Friday, August 18, 2017

Canon Powershot S95 Review

May 30, 2012 by  

This is the best low light camera I have owned. I have been taking outdoor shots for many years. As a travel companion, I could hardly ask for a more applicable, decent little camera then the Canon S95.

I actually owned a Canon S90 (previous year's model), which turned out to be my favorite camera for a time. For the curious, check out my site - scenicdesktops.com, just to see the kind of pictures I took with it.

The S95 shares everything that made the S90 such a hit, with a few very nice refinements that make it into what I consider to be a close-to-perfect compact camera.

The basics which both of these cameras share are:

1. Excellent image quality. The sensor in this little camera is roughly twice the size in area of sensors found in most compacts of similar size (meaning pocketable). Combined with a bright lens (f2.0, at it's widest - where I often use it), it produces better highlights (clouds, etc) and shadows over a wide margin then what any of my older compacts could achieve or even get close to.

2. Excellent controls. I love canon's approach. The control ring around the lens on the front is likely my favorite feature. Amazingly versitle and simple, it provides fine control over any one setting you choose, such as exposure, white balance, ISO, etc. Selecting the setting is easy, with a ring func button on top, and the control it provides is solid, with smooth operation and nice, audible clicks. A smaller, secondary control ring is placed around the directional pad on the back, which provides further control. A programmable shortcut button on the back simply serves to be assigned whatever function you wish. On the control dial at the top, a custom mode is provided which saves your exact settings to keep you from having to reset everything after turning it off.

3. Nice menus. The quick menu (where most of the commonly accessed settings are) is nice, 2-dimensional simplicity, with clear, distinct options, and a layout you won't get lost in. The main "menu-menu", while more traditional, is also clean, and thankfully not riddled with numerous nested menus.

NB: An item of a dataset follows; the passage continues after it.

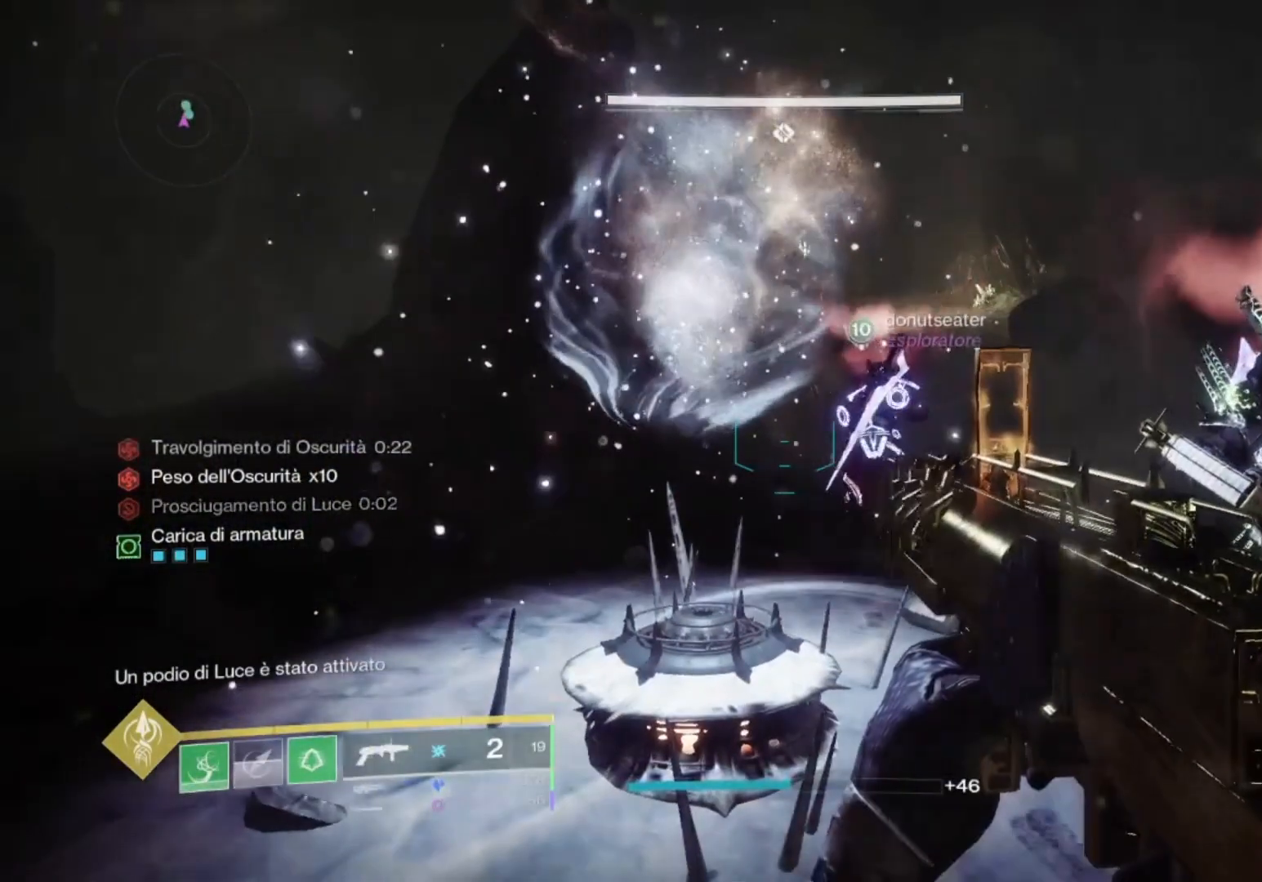
{"buttons": [], "left_stick": "center", "right_stick": "center", "events": []}
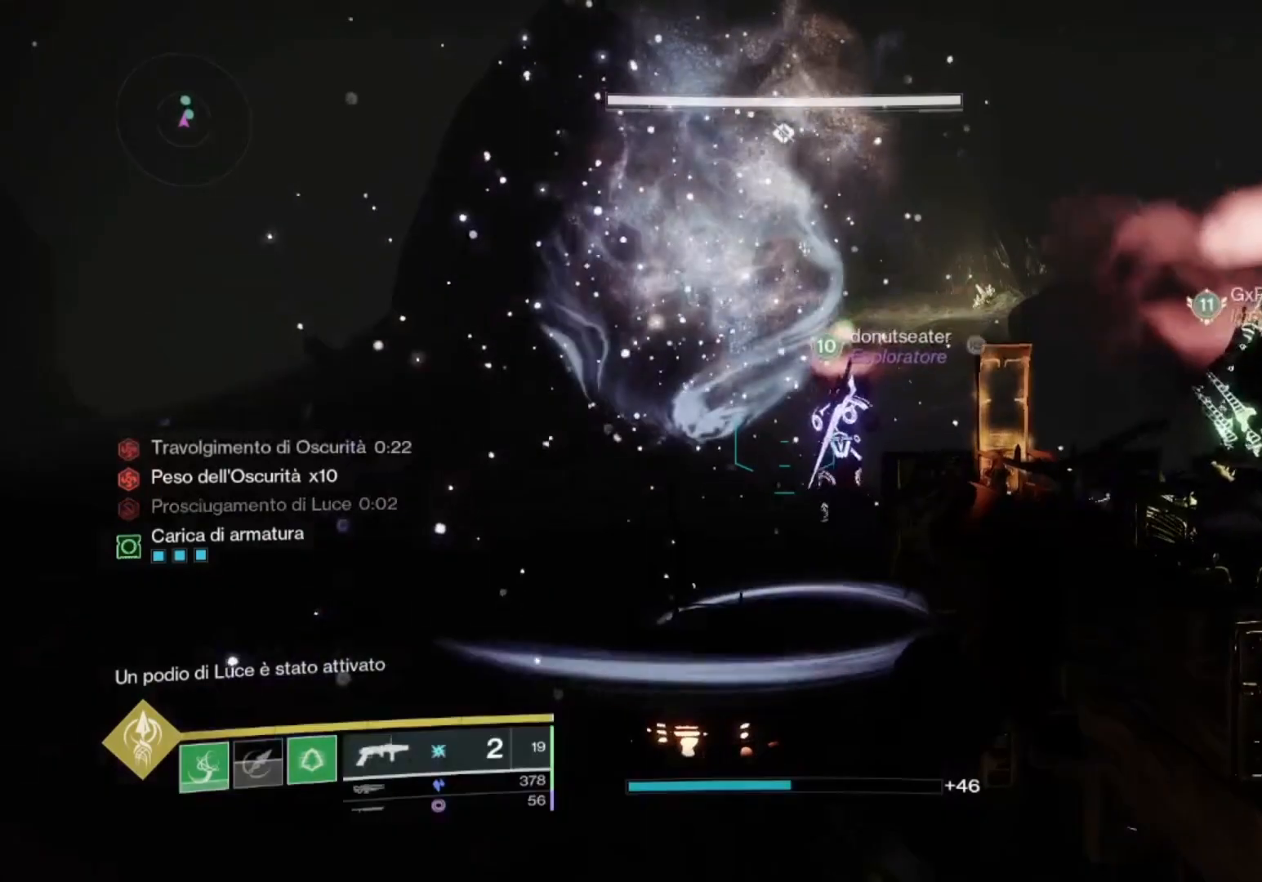
{"buttons": [], "left_stick": "up", "right_stick": "center", "events": [[100, "left_stick", "up-right"], [267, "right_stick", "right"], [333, "right_stick", "center"], [467, "left_stick", "up"]]}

4. Truly compact. The main competitors from Panasonic and Olympus, while noteworthy and with comparable specs, simply do not quite fall into the 'pocketable' realm, with their lenses and other features protruding out enough to disqualify each, imo. The S95 really is a pocketable camera, no doubt about it, and with credible specs to boot.

Additionally, the S95 improves and adds upon an already excellent package:

1. Improves the rear control dial. The S90's dial was loose and spun freely, whereas the S95 features 'clicks' which prevent accidental movement.
2. The S90 had a slippery metal body; the S95 features a surface which is tackier and easier to hold.
3. The S95 now offers 720p HD video; the S90 did not.
4. The S95 now offers stereo sound with left and right michrophones. Even high end cameras generally lack this.
5. The S90 only offered a single lanyard-link on the side; the S95 offers two, both at the top corners. This allows for a neck lanyard if desired.
6. New modes such as HDR, as well as a greater range of options for the customizable buttons/rings.
7. The S95 is slimmer then the S90 by a notable amount.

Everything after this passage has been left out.